Cecil Brown stood erect, and plucked nervously at the up-turned points of his little prim moustache. Monsieur Fardet groaned over his wounded wrist. Mr. Stephens, in sombre impotence, shook his head slowly, the living embodiment of prosaic law and order. Mr. Stuart stood, his umbrella still over him, with no expression upon his heavy face, or in his staring brown eyes.

The riders were travelling swiftly, and by the time their comrades had started to meet them they could plainly see that it was indeed Belmont, Fardet, and Stephens, with the dragoman Mansoor, and the wounded Soudanese rifleman. As they came together they saw that their escort consisted of Tippy Tilly and the other old Egyptian soldiers.

"And yet how far away and dream-like it all seems!" remarked his wife. "Providence is very good in softening disagreeable remembrances in our minds. All this feels to me as if it had happened in some previous existence." Fardet held up his wrist with a cotton bandage still round it. "The body does not forget as quickly as the mind. This does not look very dream-like or far away, Mrs. Belmont."

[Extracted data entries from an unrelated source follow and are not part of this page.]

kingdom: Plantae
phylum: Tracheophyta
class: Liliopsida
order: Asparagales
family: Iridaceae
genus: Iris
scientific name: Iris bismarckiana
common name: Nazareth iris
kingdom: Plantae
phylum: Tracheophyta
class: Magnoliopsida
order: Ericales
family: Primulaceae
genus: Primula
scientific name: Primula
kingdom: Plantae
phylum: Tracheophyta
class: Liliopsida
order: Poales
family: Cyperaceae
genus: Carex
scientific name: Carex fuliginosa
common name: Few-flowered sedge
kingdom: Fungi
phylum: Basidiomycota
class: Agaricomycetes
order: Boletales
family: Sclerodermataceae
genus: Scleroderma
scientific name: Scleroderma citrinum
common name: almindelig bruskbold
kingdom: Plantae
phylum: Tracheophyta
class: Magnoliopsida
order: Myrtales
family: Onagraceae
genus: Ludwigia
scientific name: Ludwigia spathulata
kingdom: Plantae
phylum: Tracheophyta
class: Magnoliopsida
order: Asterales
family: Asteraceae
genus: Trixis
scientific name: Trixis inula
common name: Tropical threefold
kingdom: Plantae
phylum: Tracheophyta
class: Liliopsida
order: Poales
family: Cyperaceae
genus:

On the other side of the deck Belmont and his wife were seated together in silent sympathy and contentment. Monsieur Fardet was leaning against the rail, and arguing about the remissness of the British Government in not taking a more complete control of the Egyptian frontier, while the Colonel stood very erect in front of him, with the red end of a cigar-stump protruding from under his moustache.

Belmont rushed onwards to meet his wife, but Fardet stopped to grasp the Colonel's hand. "Vive la France! Vivent les Anglais!" he was yelling. "Tout va bien, n'est ce pas, Colonel? Ah, canaille! Vivent la croix et les Chretiens!" He was incoherent in his delight. The Colonel, too, was as enthusiastic as his Anglo-Saxon standard would permit.

Monsieur Fardet, for example, does not seem to think that the danger is a very pressing one." "I am not a rich man," Colonel Cochrane answered after a little pause, "but I am prepared to lay all I am worth, that within three years of the British officers being withdrawn, the Dervishes would be upon the Mediterranean. Where would the civilisation of Egypt be?

Thank you for listening so patiently and gently. Good-bye, little Sadie! I can't put my hand up. Will you put yours down?" She did so and Stephens kissed it. Then he turned and took his place once more between Belmont and Fardet. In his whole life of struggle and success he had never felt such a glow of quiet contentment as suffused him at that instant when the grip of death was closing upon him.